​What's the most popular Linux of them all? - CrankyBear
https://www.zdnet.com/article/whats-the-most-popular-linux-of-them-all/
======
navjack27
I've been playing with different Linux distros over the years for different
purposes.

Folding@home is best on Ubuntu with some Linux kernel changes (build it
yourself for server and throughput optimizations)

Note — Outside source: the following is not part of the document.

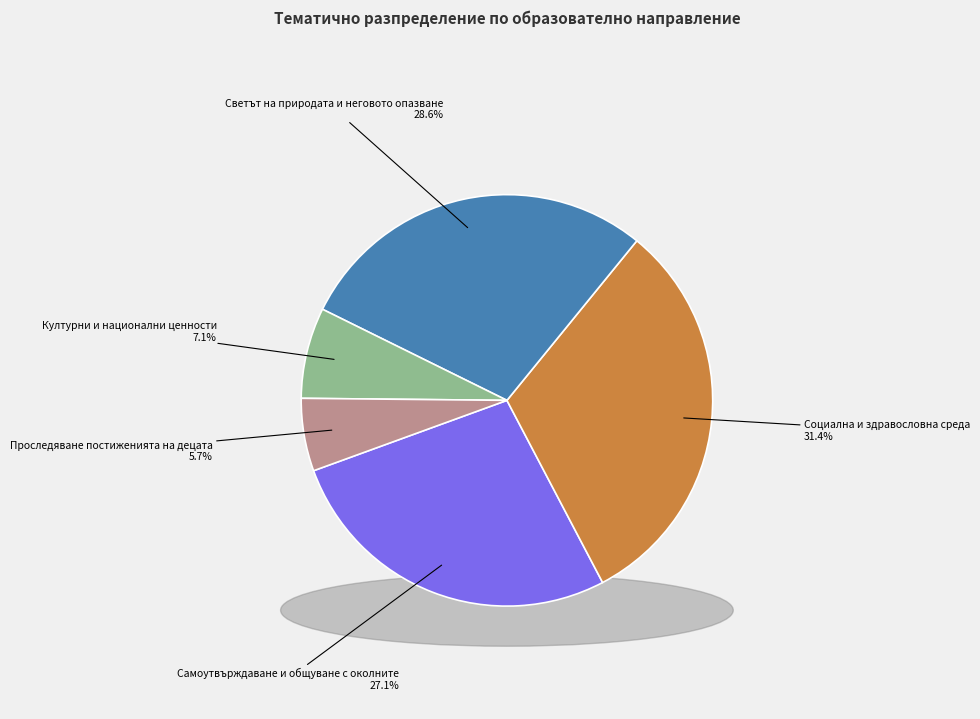

Which category has the smallest portion of the pie?

Проследяване постиженията на децата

Normal use, that's a hard one, Ubuntu is usable, all the Google searches for
help zero in on Debian, mainly Ubuntu, package management and repository.
Right now I've been installing Manjaro Architect on my laptop and the tweak
ability is great to a fault... The fault is changing and installing things to
the point of having to install again and then get the packages again that you
used most straight from the beginning in order to not confuse and clutter the
OS.

On laptops with small SSDs I pretty much think that using a file system that
has default zlib compression and deduplication enabled is a must (btrfs or
zfs) and it does not slow down my laptop at all (8250u 8gb ddr4 128g m.2 SATA
SSD)

The most usable Linux would be a Ubuntu package management compatible Manjaro
Deepin hybrid that uses BTRFS as default. Manjaro Architect with Deepin worked
with no changes to support my Drobo5N and Windows network. But BTRFS didn't
work with swapfile with the installer so I had to use ext4. A hybrid Manjaro
Architect with Deepin Ubuntu installer with a graphical advanced partition
configuration manager would be great!

Edit: oh, full screen vsync and multiple video codec VPU acceleration is
required. Tearing sucks and ability to play 4k YouTube with little to no
dropped frames.

------
parvenu74
Linux is the kernel... so shouldn't the question be "What's the most popular
operating system distribution built on a linux kernel?" Even at that point you
have to specify whether Ubuntu and it's progeny are all considered Debian
distros or their own thing; if the former, then is Debian its own thing or a
development of SLS?